== 本文 ==
★ ★ ★
この命令はある操作がされた際に呼び出される命令を設定する関数です。
この命令ではまず最初にInitializeDefaultPawnInputBindings()というローカル関数を呼び出しています。
この命令で使用されているUPlayerInput::AddEngineDefinedAxisMapping()とUPlayerInput::AddEngineDefinedActionMapping()ですが、[Edit] -> [Project Settings] -> [Engine - Input]のBindingsに対する設定をC++で行うための命令です。
キーバインドについてはUE WikiのFPS作成チュートリアル辺りを参考にしてみてください。
もちろん、[Project Settings]であらかじめ設定しておいてもいいのですが、今回はC++側から指定してみました。
バインドしているのは左右移動の"MoveRight"とボール発射の"Shoot"のみです。
キーバインドを行った後、バインドされた名前と命令を関連付けているのがUInputComponent::BindAxis()とUInputComponent::BindAction()です。
それぞれに自分自身のMoveRight()命令とShoot()命令を関連付けています。
MoveRight()命令はパドルを移動するだけです。
パドル移動時に壁の外に出さないようにするため、SetActorLocation()命令の第2引数をtrueにしています。
bSweepというこの引数は設定前の位置から設定後の位置に移動する際の衝突判定をしっかりとってくれるようになります。
Shoot()命令はボールが発射状態にないなら斜め上方向にボールを発射します。
初速度なんかも直値です。よろしくありません。
今回はやってないのですが、ボールが発射状態にない場合にパドルの移動に合わせて移動するようにすることも可能です。
いわゆるブロック崩しの基本的な動作ですよね。
長くなってますがボールの実装に進みましょう。
やはり.hから提示します。
UCLASS() class AMyBall : public AActor { GENERATED_UCLASS_BODY() virtual void Tick(float DeltaSeconds) OVERRIDE; UPROPERTY(VisibleAnywhere, BlueprintReadOnly, Category = Mesh) TSubobjectPtr<UStaticMeshComponent> MeshComp; UPROPERTY() float Speed; UPROPERTY() FVector MoveDir; UFUNCTION() void OnHit(class AActor* SelfActor, class AActor* OtherActor, FVector NormalImpulse, const FHitResult& Hit); }; |
Tick()命令とMeshCompはパドルと同様です。
プロパティとしてSpeedとMoveDirが存在しますが、これはボールの速度と進行方向です。
重要なのがOnHit()命令です。
この命令はHitイベント発行時に呼び出されるデリゲートとして設定する必要があります。
.cppの最初はやっぱりコンストラクタですね。
AMyBall::AMyBall(const class FPostConstructInitializeProperties& PCIP) : Super(PCIP) { MeshComp = PCIP.CreateDefaultSubobject<UStaticMeshComponent>(this, TEXT("BallMesh")); MeshComp->GetBodyInstance()->bNotifyRigidBodyCollision = true; MeshComp->SetCollisionProfileName(TEXT("BlockAll")); RootComponent = MeshComp; Speed = 0.0f; MoveDir = FVector(0.0f, 0.0f, 0.0f); OnActorHit.AddDynamic(this, &AMyBall::OnHit); PrimaryActorTick.bCanEverTick = true; } |
MeshCompの生成後に2つの設定を行っています。
★ ★ ★
== 利用可能データ ==
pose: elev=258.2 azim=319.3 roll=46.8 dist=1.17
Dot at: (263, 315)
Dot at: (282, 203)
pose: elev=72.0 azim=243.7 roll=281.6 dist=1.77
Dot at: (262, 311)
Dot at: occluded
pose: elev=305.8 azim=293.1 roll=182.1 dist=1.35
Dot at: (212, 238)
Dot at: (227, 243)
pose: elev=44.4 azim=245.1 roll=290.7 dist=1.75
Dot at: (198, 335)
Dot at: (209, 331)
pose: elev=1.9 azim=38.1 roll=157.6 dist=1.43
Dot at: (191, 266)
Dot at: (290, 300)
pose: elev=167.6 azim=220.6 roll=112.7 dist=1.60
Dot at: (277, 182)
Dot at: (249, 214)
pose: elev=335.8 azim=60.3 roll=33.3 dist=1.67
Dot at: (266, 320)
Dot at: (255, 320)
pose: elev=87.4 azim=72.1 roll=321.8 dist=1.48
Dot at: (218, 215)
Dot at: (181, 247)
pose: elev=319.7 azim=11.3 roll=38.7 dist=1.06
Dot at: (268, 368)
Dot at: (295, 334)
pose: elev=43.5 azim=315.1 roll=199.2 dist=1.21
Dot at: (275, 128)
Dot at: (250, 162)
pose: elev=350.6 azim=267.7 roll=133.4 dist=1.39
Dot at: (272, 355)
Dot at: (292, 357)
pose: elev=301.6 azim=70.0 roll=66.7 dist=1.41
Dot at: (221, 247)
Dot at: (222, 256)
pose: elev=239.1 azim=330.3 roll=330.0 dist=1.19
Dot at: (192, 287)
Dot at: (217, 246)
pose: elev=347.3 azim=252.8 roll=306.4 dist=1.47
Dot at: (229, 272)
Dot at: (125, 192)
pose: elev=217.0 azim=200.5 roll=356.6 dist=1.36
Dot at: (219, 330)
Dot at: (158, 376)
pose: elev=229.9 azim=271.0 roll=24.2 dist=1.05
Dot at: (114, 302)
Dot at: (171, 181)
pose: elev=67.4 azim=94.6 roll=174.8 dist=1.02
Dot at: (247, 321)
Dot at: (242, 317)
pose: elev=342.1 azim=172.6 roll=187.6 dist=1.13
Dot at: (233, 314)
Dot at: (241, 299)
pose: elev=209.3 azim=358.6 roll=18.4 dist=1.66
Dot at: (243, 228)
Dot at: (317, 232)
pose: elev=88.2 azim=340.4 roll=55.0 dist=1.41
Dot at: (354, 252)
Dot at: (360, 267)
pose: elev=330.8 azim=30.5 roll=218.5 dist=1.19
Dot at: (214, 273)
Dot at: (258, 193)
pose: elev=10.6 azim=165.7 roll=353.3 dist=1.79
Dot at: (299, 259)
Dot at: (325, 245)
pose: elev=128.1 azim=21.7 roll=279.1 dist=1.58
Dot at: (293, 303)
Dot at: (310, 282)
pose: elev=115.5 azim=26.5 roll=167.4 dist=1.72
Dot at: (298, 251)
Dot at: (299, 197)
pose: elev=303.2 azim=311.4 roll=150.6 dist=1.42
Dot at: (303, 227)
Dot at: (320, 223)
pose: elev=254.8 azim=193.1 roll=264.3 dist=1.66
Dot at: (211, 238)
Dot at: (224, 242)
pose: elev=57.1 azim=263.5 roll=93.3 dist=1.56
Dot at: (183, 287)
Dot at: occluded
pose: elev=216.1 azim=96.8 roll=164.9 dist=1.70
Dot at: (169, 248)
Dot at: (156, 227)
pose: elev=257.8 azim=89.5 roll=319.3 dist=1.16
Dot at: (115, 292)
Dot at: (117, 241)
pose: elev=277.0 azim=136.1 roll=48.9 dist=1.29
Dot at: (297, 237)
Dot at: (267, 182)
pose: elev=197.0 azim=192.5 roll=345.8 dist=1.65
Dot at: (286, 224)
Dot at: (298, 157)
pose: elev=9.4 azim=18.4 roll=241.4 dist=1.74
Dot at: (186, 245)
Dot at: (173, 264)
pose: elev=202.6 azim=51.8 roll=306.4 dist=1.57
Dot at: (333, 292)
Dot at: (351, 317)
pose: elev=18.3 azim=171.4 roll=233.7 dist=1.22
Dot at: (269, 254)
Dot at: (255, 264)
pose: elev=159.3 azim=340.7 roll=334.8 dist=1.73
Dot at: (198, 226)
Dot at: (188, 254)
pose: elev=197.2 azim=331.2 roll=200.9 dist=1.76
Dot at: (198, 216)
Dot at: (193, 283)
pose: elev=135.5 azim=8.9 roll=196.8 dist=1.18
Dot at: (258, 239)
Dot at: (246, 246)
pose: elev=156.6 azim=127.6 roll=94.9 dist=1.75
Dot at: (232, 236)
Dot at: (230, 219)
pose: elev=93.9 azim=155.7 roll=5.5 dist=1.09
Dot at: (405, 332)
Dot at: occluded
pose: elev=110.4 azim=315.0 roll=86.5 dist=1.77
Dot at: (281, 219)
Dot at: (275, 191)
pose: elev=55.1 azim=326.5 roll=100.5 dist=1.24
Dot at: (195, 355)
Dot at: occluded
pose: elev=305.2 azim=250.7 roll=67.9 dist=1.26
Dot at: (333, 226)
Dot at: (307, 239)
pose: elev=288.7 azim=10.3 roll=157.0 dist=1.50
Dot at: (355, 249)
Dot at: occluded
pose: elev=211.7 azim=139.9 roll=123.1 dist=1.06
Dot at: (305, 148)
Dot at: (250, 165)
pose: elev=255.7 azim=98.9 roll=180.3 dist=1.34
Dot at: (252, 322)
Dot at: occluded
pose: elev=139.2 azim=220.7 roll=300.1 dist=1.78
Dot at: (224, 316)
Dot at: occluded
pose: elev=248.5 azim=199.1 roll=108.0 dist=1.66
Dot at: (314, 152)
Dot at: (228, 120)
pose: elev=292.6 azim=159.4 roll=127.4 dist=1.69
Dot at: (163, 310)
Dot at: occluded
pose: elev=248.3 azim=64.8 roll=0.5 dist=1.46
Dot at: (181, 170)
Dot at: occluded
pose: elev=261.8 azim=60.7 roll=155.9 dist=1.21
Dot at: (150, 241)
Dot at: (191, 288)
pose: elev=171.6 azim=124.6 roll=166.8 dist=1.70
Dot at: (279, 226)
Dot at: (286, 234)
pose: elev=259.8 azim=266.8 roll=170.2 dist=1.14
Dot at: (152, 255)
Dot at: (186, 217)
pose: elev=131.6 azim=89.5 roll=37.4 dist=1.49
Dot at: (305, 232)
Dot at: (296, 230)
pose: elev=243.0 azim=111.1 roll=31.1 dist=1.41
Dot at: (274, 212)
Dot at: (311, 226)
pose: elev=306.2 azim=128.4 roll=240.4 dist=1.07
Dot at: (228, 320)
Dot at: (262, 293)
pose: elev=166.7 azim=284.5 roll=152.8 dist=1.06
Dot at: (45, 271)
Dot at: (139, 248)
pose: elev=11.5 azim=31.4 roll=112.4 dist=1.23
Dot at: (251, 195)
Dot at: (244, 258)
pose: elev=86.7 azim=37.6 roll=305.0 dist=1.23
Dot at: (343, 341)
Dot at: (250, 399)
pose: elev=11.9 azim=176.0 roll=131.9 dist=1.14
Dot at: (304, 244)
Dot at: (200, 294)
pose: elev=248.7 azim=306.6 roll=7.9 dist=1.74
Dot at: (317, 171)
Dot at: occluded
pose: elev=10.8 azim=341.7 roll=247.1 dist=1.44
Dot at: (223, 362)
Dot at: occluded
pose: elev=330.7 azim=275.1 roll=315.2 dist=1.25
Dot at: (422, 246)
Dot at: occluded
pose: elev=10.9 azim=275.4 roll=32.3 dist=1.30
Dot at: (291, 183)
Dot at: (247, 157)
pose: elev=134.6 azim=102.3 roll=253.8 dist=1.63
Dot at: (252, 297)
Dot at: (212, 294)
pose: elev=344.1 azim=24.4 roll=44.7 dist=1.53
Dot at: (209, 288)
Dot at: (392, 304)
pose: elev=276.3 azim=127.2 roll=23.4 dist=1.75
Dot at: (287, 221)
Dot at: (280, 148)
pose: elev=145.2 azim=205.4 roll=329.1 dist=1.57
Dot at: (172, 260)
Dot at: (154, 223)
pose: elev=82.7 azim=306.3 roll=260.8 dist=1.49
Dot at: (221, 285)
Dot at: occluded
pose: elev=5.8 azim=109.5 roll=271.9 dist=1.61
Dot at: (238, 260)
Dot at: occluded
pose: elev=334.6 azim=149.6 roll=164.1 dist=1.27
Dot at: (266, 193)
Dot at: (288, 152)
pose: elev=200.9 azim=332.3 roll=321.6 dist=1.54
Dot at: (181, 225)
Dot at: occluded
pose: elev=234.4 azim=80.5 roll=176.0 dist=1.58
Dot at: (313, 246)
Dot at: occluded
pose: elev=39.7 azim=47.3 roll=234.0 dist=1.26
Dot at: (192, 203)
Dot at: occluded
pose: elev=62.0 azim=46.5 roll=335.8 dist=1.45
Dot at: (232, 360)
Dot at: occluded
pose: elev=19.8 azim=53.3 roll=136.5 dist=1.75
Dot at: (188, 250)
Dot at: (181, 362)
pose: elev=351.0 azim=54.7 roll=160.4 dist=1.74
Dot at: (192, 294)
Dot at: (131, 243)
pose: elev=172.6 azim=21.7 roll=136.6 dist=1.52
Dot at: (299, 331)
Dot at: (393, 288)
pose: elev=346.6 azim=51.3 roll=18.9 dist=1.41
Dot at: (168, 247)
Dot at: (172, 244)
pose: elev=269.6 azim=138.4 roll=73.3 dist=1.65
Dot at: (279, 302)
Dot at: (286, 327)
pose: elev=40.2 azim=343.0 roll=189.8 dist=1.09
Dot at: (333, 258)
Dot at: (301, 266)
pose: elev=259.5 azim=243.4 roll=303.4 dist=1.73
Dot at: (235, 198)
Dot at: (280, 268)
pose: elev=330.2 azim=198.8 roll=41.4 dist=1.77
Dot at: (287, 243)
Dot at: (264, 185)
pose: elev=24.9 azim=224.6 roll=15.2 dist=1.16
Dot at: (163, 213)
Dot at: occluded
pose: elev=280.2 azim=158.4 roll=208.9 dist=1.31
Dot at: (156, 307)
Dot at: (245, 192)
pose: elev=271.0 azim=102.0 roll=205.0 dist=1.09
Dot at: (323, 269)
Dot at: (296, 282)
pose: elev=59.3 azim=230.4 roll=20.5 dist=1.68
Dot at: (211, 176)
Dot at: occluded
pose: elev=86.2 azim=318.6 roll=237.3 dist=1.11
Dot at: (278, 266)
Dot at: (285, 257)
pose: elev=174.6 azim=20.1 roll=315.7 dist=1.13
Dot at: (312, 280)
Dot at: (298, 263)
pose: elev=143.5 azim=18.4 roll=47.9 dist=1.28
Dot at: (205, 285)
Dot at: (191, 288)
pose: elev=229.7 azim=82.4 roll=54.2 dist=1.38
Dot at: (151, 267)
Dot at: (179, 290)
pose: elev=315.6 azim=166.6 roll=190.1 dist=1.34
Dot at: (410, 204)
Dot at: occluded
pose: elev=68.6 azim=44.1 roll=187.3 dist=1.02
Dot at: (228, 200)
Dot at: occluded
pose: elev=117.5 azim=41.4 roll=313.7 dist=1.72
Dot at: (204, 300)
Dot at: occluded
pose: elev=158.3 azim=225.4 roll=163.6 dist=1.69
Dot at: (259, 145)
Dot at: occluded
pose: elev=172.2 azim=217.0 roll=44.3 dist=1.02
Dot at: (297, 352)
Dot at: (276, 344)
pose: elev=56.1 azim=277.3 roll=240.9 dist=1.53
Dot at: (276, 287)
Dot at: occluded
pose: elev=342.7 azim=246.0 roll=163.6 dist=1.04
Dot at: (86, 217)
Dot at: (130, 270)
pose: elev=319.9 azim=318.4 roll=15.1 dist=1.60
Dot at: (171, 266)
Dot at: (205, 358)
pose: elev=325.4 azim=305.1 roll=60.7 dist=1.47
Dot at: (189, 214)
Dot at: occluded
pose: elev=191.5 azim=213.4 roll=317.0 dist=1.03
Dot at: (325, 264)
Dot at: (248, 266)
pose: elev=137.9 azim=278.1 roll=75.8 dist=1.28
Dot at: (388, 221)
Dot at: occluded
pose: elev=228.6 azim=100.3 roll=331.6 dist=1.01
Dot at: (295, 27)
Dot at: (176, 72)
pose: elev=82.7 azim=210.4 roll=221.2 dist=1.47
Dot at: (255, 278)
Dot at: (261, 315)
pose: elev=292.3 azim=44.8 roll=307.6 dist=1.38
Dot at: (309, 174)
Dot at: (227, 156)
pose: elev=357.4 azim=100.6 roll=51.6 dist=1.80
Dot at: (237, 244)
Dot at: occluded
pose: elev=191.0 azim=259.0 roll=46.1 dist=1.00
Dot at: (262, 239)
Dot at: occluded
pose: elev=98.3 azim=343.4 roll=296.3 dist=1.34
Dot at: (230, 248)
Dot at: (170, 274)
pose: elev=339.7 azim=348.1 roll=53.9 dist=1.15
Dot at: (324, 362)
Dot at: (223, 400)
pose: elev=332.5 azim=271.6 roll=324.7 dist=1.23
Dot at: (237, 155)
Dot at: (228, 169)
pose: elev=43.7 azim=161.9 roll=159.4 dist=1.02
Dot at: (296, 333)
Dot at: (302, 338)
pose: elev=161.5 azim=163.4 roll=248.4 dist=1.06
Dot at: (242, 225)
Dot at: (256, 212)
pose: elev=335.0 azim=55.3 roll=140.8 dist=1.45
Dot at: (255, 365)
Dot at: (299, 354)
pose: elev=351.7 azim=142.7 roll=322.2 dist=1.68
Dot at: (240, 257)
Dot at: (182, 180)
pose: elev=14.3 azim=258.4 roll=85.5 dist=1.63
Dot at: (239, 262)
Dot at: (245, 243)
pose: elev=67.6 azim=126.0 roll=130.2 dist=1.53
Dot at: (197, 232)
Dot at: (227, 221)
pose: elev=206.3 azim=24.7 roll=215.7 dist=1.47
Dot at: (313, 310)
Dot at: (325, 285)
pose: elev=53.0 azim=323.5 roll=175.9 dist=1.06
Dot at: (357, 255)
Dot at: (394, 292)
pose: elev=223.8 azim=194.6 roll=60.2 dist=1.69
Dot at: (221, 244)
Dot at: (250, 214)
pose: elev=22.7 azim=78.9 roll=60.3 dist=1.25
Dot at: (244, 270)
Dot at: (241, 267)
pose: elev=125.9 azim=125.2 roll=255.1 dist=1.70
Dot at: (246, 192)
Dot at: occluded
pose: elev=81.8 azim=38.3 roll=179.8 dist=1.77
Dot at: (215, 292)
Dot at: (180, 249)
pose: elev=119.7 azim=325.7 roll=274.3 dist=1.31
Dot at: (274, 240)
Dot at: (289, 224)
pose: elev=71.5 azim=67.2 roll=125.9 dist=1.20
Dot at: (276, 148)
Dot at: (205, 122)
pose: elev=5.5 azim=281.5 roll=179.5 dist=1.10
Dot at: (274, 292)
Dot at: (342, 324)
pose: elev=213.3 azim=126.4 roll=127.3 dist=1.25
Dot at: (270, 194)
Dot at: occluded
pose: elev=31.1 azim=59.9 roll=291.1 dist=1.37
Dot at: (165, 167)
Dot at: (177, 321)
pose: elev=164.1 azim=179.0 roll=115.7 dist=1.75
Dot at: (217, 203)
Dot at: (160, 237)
★ ★ ★
== 練習問題 1 ==
本文中の「Shoot()命令はボールが発射状態にないなら斜め上方向にボールを発射します。」を英語に訳しなさい。
== 練習問題 2 ==
本文に基づいて次の問いに答えなさい。
(a) C++側からバインドしているのはどの二つか。
(b) SetActorLocation()命令の第2引数をtrueにしているのは何のためか。
(c) AMyBallのプロパティであるSpeedとMoveDirは、それぞれ何を表すか。

== 解答 1 ==
If the ball is not in a launched state, the Shoot() function launches the ball diagonally upward.

== 解答 2 ==
(a) 左右移動の"MoveRight"とボール発射の"Shoot"
(b) パドル移動時に、パドルを壁の外に出さないようにするため
(c) Speedはボールの速度、MoveDirはボールの進行方向